What is being asked:
Rewrite the lines of the records below, replacing "MT5" with "MetaTrader 5" and keeping everything else the same. Leave the pictures out of your answer.

Excerpted records:

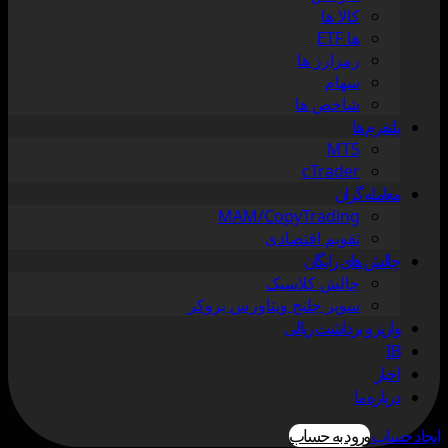
کالا ها
ها ETF
رمزارز ها
سهام
شاخص ها
پلتفرم ها
MT5
cTrader
معامله گران
MAM/CopyTrading
تقویم اقتصادی
چالش های رایگان
چالش کلاسیک
سوپر چلنج ویتاورس بروکر
واریز و برداشت ریالی
IB
اخبار
درباره ما
ایجاد حساب
ورود به حساب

Exercise response:
کالا ها
ها ETF
رمزارز ها
سهام
شاخص ها
پلتفرم ها
MetaTrader 5
cTrader
معامله گران
MAM/CopyTrading
تقویم اقتصادی
چالش های رایگان
چالش کلاسیک
سوپر چلنج ویتاورس بروکر
واریز و برداشت ریالی
IB
اخبار
درباره ما
ایجاد حساب
ورود به حساب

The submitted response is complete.